Intel‘s next generation of its Core series processors is only a couple of months away at this point. As we inch closer to its imminent release, more and more leaks surrounding the engineering samples of 13th Gen Raptor Lake CPUs are now surfacing online.
Just yesterday, an alleged Core i9-13900K processor was listed on the Chinese black market. However, the picture attached in the ad was mostly blurred out to hide the details printed on the IHS of the chip. That prevented most publications from taking it for face value, since there was no way to validate whether the person was actually selling a 13th Gen chip or not.
Today, a new leak has come forward with intent to verify that listing and provide more insight into the subject. Over on the Chiphell forums, a member by the name of “Lordzzz” provided the uncensored version of that exact same photo, confirming that we’re indeed looking at the 13900K.
As you can see in the picture above, the chip has a Q0D8 SPEC code with tells us that we’re looking at ES1, aka the first engineering sample of this chip. This is an important distinction because the latest engineering sample floating around the market is ES3, with has much higher clock speeds and better overclocking capabilities.
The reason why multiple states of engineering samples exist is because Intel sends updated ones to partners and relevant parties once they’re ready, outdating the previous ones in the process. These now-outdated chips are no longer needed so they’re discarded, but Intel doesn’t bother to collect them back. And that’s why they make their way onto the black market and are sold off illegally.
Core i9-13900K ES1 benchmark
Even though the engineering sample in the original listing was outdated, it did confirm the 8+16 core configuration of the 13900K. The description mentioned that the chip features 8 Raptor Cove cores and 16 Gracemont cores, and the fact that the processors works in a ASUS ROG Z690 APEX motherboard.
Adding to that, the Chiphell leaker provided benchmarks for the same ES1 variant of the i9-13900K in CPU-Z. The CPU scored 611 points in single-threaded test and 13,015 points in the multi-threaded test. Those aren’t impressive numbers considering this is a next-gen flagship, but again, we’re looking at an early engineering sample.

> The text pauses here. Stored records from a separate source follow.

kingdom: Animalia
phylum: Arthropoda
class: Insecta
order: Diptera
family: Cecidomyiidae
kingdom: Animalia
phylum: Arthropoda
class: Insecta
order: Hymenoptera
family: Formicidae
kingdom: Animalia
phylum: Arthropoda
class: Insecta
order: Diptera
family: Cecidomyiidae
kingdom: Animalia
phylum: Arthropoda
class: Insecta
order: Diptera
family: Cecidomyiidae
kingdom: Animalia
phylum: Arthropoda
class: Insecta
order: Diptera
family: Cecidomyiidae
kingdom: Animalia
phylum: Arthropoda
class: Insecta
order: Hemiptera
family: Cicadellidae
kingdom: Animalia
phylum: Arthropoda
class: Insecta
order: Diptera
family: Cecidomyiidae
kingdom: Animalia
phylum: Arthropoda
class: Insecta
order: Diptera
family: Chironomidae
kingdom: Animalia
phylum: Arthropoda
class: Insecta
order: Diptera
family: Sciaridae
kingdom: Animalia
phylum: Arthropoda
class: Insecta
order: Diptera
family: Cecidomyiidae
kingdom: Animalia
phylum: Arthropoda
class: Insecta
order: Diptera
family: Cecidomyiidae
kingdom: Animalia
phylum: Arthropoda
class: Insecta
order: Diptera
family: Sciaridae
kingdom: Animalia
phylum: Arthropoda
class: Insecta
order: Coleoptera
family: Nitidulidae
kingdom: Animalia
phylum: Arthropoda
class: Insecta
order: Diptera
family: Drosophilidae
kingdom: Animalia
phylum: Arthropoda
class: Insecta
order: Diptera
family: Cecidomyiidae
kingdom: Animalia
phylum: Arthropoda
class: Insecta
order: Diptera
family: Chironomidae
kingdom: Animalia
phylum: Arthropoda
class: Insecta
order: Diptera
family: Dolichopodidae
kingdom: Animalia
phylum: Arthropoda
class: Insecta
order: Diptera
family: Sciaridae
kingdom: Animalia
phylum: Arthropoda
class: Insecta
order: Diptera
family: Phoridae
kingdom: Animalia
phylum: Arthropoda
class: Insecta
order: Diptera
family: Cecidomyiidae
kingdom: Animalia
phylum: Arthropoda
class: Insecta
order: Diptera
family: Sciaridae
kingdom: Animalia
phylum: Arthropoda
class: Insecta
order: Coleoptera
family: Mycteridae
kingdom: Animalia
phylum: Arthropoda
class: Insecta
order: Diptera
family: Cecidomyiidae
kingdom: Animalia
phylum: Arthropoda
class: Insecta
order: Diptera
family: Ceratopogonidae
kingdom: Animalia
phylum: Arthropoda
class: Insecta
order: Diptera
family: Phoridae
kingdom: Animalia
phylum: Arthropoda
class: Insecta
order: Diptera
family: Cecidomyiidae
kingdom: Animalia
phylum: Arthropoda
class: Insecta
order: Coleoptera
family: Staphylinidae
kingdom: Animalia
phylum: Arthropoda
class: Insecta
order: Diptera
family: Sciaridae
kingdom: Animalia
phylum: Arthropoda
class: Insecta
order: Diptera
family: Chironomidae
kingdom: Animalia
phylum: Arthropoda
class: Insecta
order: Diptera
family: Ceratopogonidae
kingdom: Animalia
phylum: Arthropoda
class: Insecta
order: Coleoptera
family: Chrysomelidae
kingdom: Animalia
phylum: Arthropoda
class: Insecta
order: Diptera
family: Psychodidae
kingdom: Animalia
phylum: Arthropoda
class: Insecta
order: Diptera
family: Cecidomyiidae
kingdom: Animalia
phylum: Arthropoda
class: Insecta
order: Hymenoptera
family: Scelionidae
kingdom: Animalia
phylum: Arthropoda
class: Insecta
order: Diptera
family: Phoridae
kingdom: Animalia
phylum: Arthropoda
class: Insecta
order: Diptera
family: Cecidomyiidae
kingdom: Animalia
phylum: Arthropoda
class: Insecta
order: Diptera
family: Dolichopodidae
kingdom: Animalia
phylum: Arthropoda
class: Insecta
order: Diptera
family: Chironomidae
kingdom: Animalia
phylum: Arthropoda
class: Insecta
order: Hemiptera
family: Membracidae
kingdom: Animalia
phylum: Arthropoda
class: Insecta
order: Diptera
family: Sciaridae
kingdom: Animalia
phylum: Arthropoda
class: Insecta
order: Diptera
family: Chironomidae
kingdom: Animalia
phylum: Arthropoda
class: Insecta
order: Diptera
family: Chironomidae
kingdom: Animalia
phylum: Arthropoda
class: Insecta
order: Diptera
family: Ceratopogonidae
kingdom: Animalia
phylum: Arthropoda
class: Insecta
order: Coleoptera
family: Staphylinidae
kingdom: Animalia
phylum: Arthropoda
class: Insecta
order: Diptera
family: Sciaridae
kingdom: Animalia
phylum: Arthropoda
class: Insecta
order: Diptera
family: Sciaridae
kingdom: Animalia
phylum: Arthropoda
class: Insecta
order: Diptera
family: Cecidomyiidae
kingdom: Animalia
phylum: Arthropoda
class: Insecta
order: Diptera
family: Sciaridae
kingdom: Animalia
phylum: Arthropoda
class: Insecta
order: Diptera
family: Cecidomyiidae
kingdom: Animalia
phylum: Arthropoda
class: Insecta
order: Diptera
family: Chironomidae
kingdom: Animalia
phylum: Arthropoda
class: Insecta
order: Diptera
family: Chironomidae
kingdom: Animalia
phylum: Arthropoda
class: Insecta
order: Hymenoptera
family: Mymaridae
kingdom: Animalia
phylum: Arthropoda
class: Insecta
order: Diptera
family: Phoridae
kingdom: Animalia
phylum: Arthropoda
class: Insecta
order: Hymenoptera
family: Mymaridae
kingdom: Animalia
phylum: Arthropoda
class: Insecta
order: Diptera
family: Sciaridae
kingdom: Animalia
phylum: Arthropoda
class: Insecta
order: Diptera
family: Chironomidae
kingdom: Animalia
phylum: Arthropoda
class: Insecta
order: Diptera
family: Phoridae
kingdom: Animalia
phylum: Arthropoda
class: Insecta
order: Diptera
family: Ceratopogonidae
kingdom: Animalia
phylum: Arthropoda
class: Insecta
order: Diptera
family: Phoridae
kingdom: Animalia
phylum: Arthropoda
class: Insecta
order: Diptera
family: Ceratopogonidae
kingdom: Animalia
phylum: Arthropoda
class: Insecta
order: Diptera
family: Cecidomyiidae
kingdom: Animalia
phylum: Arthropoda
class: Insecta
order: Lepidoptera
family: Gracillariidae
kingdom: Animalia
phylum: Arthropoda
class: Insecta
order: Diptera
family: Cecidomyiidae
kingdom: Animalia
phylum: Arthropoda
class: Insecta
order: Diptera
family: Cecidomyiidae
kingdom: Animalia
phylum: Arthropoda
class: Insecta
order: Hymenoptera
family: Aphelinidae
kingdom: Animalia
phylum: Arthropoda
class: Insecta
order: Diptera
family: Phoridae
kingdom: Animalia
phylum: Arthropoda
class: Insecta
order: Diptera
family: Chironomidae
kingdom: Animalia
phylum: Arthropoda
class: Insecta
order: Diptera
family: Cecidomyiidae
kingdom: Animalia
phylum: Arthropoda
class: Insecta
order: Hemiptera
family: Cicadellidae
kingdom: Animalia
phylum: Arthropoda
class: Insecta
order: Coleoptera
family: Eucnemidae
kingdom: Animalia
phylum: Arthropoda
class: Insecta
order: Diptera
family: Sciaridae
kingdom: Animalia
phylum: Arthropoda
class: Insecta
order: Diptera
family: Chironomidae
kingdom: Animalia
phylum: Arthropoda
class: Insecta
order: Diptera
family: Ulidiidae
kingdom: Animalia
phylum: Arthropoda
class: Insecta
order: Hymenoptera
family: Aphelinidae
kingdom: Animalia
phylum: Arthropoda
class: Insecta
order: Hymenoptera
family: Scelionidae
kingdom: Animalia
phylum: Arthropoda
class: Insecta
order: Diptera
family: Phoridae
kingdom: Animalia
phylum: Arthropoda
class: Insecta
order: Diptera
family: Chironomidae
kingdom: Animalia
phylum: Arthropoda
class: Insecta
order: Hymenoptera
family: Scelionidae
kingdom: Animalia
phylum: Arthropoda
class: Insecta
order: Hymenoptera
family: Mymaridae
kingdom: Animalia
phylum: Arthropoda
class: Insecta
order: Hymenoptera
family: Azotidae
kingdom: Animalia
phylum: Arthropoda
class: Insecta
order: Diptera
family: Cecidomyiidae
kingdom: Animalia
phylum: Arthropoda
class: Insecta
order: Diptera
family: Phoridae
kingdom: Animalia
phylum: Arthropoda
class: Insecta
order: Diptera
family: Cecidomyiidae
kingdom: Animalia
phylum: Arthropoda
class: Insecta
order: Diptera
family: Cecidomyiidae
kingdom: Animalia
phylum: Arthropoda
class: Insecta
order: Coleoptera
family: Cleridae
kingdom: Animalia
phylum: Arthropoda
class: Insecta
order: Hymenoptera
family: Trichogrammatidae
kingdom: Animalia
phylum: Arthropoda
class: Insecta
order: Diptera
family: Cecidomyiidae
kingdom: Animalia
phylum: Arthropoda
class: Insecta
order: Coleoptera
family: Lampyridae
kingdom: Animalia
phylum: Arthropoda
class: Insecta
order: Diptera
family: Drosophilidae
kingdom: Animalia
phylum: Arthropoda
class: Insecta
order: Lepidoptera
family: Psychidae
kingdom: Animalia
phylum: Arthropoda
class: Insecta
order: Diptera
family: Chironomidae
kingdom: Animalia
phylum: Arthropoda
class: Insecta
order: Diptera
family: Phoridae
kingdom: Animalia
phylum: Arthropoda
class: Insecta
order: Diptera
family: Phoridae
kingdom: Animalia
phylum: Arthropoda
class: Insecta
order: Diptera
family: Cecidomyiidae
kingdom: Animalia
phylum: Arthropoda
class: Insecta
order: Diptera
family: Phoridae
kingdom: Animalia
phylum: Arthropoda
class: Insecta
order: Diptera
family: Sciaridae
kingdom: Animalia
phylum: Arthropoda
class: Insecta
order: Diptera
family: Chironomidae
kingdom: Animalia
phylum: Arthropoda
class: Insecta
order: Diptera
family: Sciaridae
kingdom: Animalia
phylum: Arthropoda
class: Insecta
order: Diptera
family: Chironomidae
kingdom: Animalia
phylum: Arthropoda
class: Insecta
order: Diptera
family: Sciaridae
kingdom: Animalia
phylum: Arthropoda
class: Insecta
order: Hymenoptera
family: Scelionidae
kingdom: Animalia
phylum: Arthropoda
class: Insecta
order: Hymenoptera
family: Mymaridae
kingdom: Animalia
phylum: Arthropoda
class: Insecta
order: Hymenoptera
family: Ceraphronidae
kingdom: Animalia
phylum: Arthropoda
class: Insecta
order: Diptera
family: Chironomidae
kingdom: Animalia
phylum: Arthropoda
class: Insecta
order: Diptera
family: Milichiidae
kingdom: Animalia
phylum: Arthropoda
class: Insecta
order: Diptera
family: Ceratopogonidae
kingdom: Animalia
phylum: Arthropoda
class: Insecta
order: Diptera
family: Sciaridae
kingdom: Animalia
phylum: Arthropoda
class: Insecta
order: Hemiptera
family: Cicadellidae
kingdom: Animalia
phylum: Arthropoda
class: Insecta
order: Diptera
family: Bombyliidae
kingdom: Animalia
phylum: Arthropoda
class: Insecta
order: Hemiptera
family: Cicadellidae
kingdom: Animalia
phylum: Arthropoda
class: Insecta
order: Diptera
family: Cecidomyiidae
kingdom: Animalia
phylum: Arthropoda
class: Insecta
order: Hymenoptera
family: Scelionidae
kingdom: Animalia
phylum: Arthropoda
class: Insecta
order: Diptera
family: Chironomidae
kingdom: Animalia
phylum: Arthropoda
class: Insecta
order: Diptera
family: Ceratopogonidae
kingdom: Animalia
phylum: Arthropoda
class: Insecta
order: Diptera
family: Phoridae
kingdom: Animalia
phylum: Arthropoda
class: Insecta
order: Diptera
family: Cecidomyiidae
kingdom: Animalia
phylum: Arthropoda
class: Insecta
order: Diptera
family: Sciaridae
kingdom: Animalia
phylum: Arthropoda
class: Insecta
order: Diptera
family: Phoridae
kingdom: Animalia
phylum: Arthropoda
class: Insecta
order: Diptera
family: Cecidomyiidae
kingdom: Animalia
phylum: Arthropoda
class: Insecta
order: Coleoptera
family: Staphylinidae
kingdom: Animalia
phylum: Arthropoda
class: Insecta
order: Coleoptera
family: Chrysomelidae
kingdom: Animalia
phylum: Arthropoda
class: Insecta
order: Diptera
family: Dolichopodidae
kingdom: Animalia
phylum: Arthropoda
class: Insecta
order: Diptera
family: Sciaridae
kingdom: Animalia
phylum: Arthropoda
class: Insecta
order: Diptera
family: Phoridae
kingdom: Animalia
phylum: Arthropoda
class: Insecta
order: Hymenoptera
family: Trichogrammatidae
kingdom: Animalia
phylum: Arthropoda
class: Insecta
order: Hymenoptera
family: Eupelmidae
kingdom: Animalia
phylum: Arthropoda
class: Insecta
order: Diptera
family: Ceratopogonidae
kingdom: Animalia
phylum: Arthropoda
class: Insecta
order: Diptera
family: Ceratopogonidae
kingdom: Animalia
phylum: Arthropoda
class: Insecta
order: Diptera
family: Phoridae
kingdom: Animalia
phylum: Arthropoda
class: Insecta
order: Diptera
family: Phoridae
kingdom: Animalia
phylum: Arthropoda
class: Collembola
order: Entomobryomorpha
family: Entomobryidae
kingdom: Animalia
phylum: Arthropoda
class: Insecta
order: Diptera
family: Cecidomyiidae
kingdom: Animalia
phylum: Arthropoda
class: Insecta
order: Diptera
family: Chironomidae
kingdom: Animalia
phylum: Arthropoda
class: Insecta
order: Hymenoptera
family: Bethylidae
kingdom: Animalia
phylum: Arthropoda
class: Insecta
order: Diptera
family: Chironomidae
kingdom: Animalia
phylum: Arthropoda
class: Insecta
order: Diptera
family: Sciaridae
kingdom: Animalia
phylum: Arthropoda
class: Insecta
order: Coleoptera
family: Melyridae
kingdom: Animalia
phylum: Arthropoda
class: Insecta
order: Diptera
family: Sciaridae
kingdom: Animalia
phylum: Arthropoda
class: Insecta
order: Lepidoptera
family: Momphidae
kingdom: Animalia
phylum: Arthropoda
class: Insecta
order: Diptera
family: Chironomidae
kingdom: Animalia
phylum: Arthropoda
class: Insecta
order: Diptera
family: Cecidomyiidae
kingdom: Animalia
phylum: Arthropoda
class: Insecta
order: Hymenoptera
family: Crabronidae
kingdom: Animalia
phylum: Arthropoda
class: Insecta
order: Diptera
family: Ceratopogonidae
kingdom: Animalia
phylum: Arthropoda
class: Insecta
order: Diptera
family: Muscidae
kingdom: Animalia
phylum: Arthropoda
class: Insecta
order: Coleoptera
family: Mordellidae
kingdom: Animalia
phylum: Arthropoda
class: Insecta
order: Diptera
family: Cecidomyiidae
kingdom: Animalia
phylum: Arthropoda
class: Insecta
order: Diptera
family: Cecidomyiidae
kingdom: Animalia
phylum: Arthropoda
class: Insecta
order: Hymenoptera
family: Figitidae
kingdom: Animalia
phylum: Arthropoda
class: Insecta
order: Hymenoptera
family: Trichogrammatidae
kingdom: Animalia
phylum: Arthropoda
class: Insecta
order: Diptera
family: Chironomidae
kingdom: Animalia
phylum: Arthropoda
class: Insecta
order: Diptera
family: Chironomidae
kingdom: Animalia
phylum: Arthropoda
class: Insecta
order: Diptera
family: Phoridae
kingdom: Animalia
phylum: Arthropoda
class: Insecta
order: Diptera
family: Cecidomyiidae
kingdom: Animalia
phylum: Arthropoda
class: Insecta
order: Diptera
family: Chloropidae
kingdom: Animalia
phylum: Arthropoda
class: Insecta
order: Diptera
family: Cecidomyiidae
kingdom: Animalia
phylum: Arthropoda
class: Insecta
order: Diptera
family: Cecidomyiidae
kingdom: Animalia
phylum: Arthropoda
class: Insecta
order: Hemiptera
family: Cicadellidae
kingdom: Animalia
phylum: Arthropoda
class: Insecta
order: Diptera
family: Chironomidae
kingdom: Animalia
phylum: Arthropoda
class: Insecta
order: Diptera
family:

Moreover, the screenshots below reveal that the CPU boosted up to 4.5GHz as well. As for the TDP, the 13900K can be seen running at 125W, which confirms its a “K” variant. It’s also important to mention that there is no AVX-512 support seen here.
Core i9-13900K ES3 benchmark
Now that we’ve taken a look at the outdated ES1 chip, it’s time to go over the current ES3 that’s the latest sample one can find right now. The leaker claims to have gotten his hands on one and says it has a SPEC code of Q1HM. No screenshots were provided to accompany the following details, so take that how you will.
Supposedly, the Core i9-13900K ES3 boosts up to 5.5GHz single-core and 5.3GHz across all (Performance) cores. That single-core frequency matches that of the i9-12900KS special edition CPU, which means that the special edition Core i9-13900K would be even faster.
Due to those clock speeds, the CPU ends up scoring 880 single-core points and around 15000 multi-core points in the same CPU-Z benchmark. We have no way of verifying this since the leaker did not attach any pictures to back up these numbers.
If this is indeed true then the 13900K is positioning itself as a worthy upgrade over the 12900K. With faster clock speeds, an upgraded architecture, and support for the same LGA 1700 socket, Raptor Lake is looking better than ever. As more leaks emerge online, we’ll get an even better understanding of the performance of 13th Gen Core series down the line.
That being said, the wait won’t be long since Raptor Lake is rumored to launch sometime in September or October. AMD is releasing their next-gen Ryzen 7000 CPUs in September, which means both companies will be going head to head very soon. Whether Zen4 comes out on top or Raptor Lake extends Intel’s pre-existing lead, only time will tell.